University of Iowa Health Science Relations
First Published: 2000
Last Revised: November 2004
Peer Review Status: Internally Peer Reviewed


Imagine one of your knees feeling like gelatin, wobbly and unstable, when you walk, or being hit hard in the arm and feeling your elbow begin to bleed internally. These are only two examples of what can happen to someone who has hemophilia.

In Iowa, approximately 200 people have been diagnosed with hemophilia. Hemophilia is a hereditary bleeding disorder that occurs when one of the blood's factors is missing, says Dr. C. Thomas Kisker, professor of pediatrics in the University of Iowa College of Medicine and principal investigator for the Great Plains Hemophilia Treatment Center (GPHTC) headquartered at UI Hospitals and Clinics. A priority of the treatment center is to educate patients, families, local health-care professionals, school personnel, and communities about hemophilia. Dispelling misconceptions is very important.

"If you touch people with hemophilia, they will not turn into a pool of blood," Kisker says. The only imitations on these individuals is that they cannot participate in heavy contact sports, such as football or boxing. Kisker notes that one of his patients is a varsity basketball player who takes preventive treatments before playing and another is a goalie on an ice hockey team.

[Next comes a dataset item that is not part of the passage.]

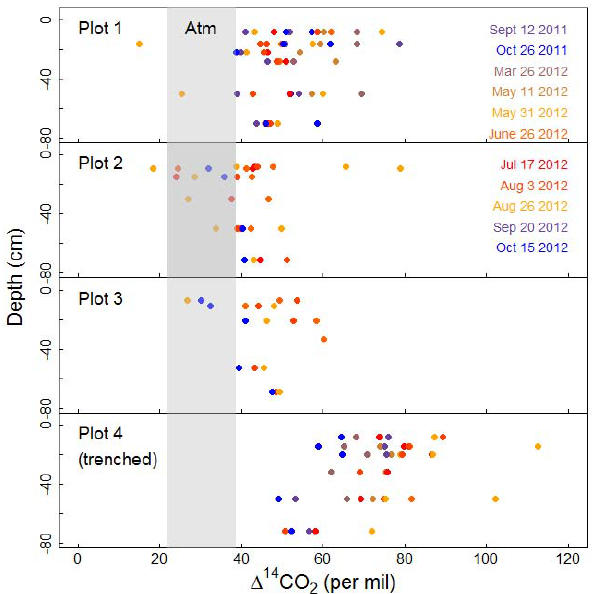
Fig. 2. Soil air 14 CO 2 for intact and trenched plots. Grey bar shows range of atmospheric 14 CO 2 . Error bars not shown for clarity, un- certainty for 1 14 CO 2 measurements ranged approximately 2–9‰ (see methods).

"People with hemophilia do not bleed faster than normal, it just takes them longer to stop bleeding," Kisker notes. To stop bleeding, a person with hemophilia must inject a dose of their missing clotting factor. Ideally, this treatment should be done within minutes after the bleeding begins. While external bleeding is easily noticed, most bleeding in people with hemophilia occurs internally in joints and muscles. Symptoms such as swelling, pain, and stiffness may go unrecognized for hours.

"It is vital that people with hemophilia know when they are bleeding, which becomes easier with age and experience," Kisker says. People with severe hemophilia have between three and six bleeding episodes each month, while those with moderate hemophilia may need two to four treatments annually. Those with mild hemophilia are generally treated once every several years.

If parents are unaware they carry the defective hemophilia gene, the disorder may go undetected in an affected child for months after birth. Males are at greater risk for hemophilia while women are rarely afflicted with the disorder. In the United States, an estimated one in every 5,000 males has hemophilia. Because scientists have identified the hemophilia gene, therapies using replacement genes are being studied.

"Genetic engineering is the hope of the future," Kisker says. "Studies are underway using gene transplant to generate what is missing."